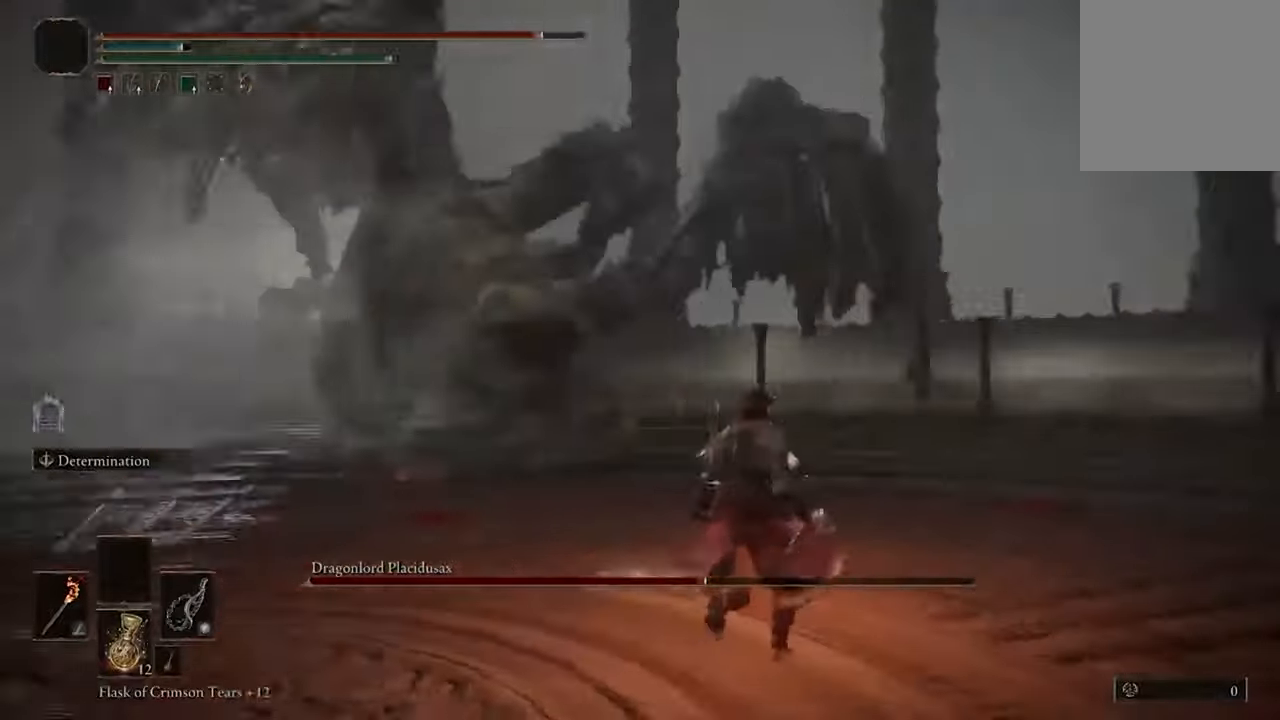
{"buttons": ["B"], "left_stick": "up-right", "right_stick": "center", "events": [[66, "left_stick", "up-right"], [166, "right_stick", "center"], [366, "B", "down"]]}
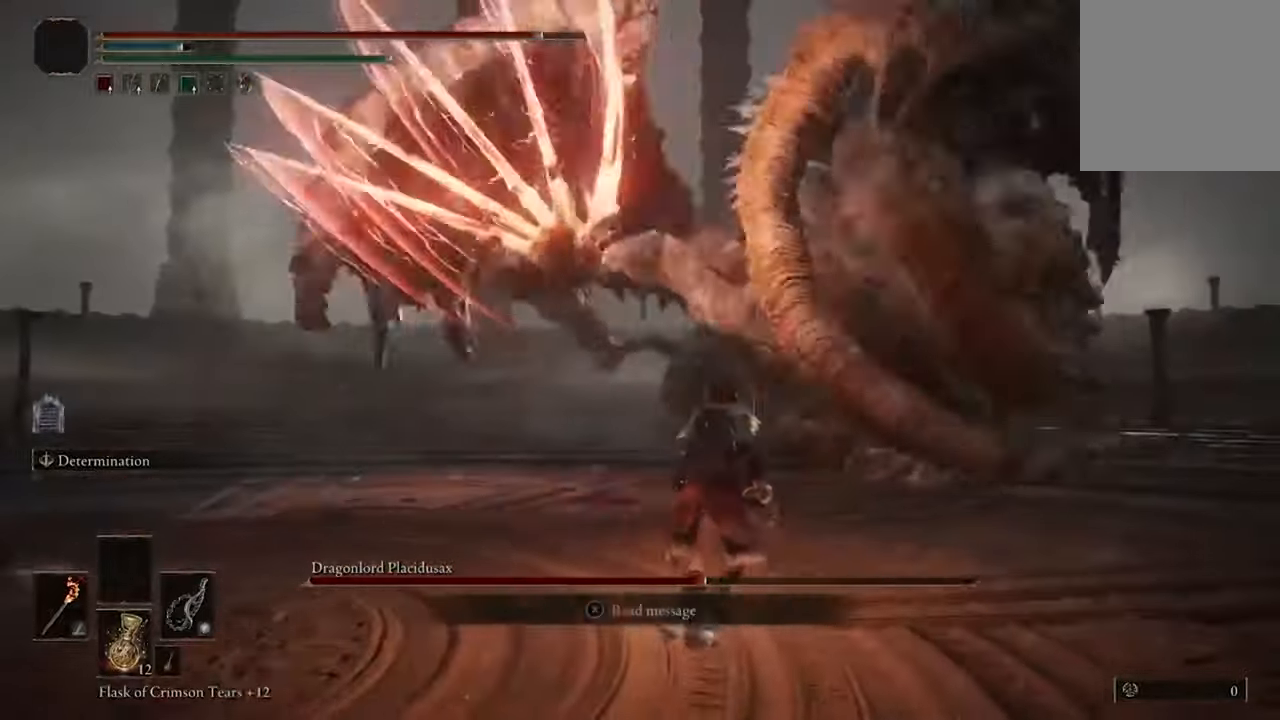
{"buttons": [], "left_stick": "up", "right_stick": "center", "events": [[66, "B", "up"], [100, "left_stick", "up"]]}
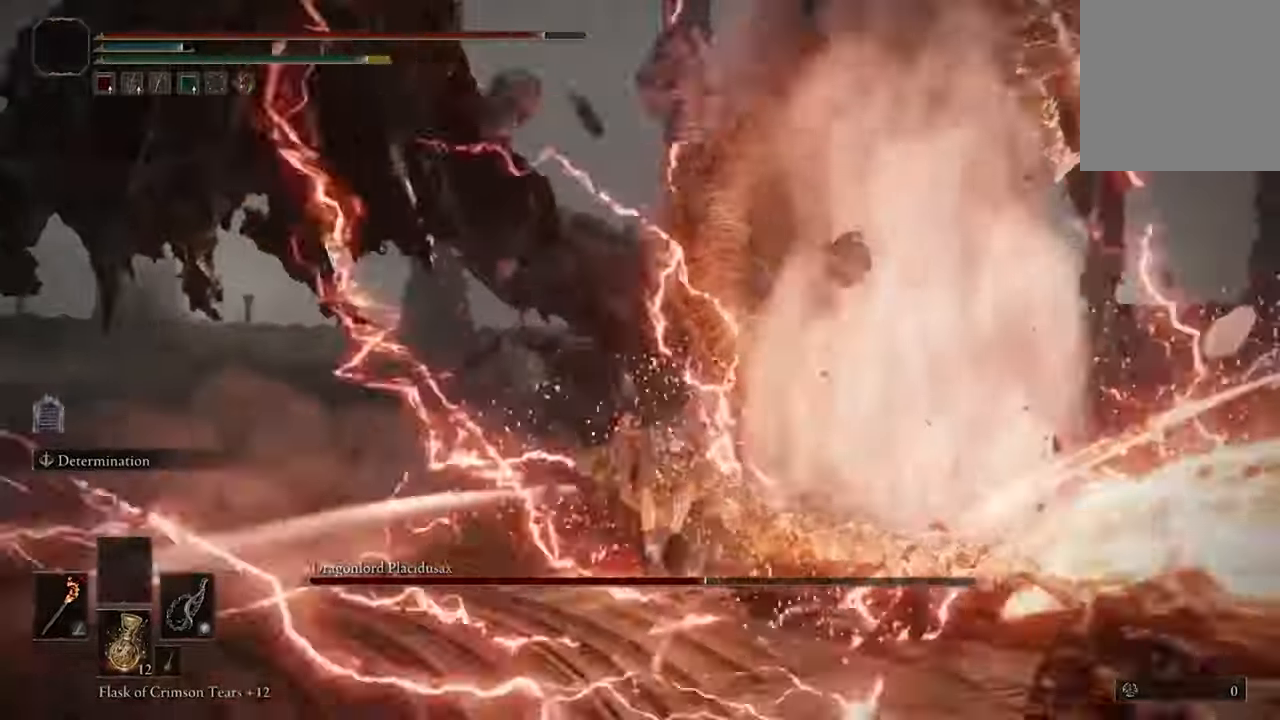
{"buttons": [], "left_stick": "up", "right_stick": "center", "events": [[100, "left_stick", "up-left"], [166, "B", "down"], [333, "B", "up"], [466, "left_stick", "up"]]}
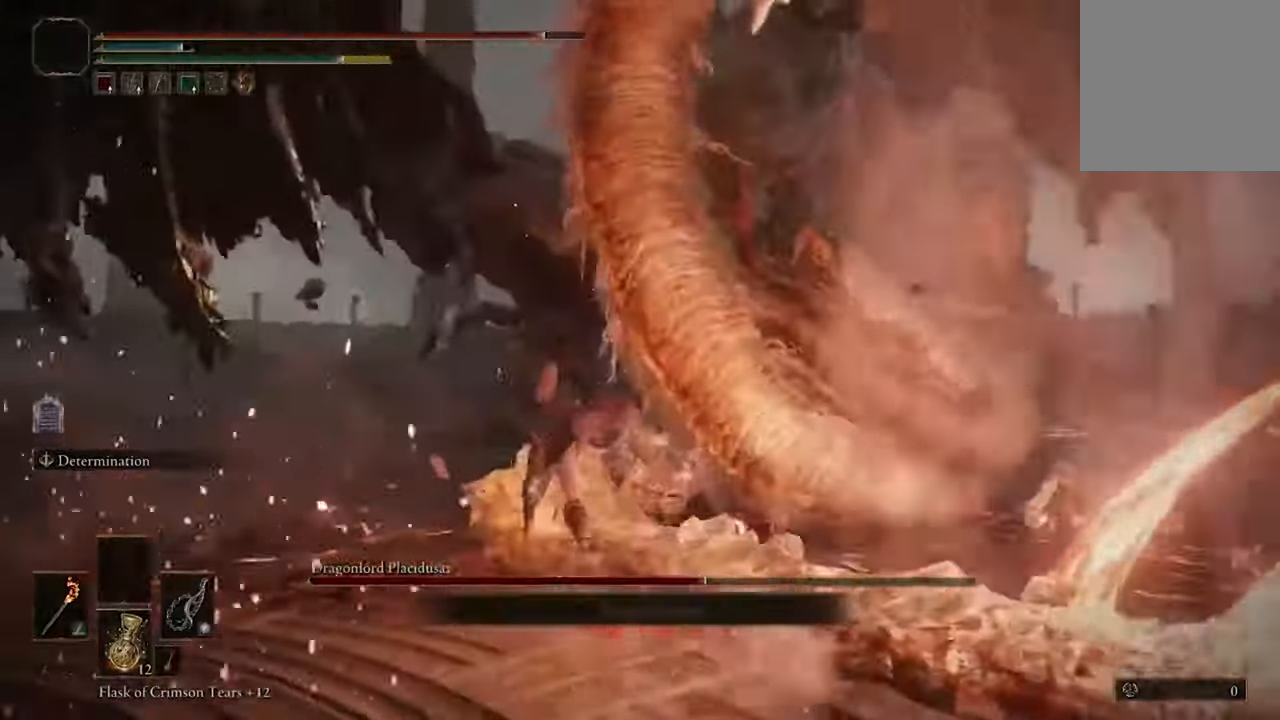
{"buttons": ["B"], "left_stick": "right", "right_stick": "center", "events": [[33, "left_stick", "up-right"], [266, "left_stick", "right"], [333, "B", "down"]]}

----

■ Required action ■
Search the lines above for the string "down" and copy each line that has it.

■ Exercise result ■
{"buttons": ["B"], "left_stick": "up-right", "right_stick": "center", "events": [[66, "left_stick", "up-right"], [166, "right_stick", "center"], [366, "B", "down"]]}
{"buttons": [], "left_stick": "up", "right_stick": "center", "events": [[100, "left_stick", "up-left"], [166, "B", "down"], [333, "B", "up"], [466, "left_stick", "up"]]}
{"buttons": ["B"], "left_stick": "right", "right_stick": "center", "events": [[33, "left_stick", "up-right"], [266, "left_stick", "right"], [333, "B", "down"]]}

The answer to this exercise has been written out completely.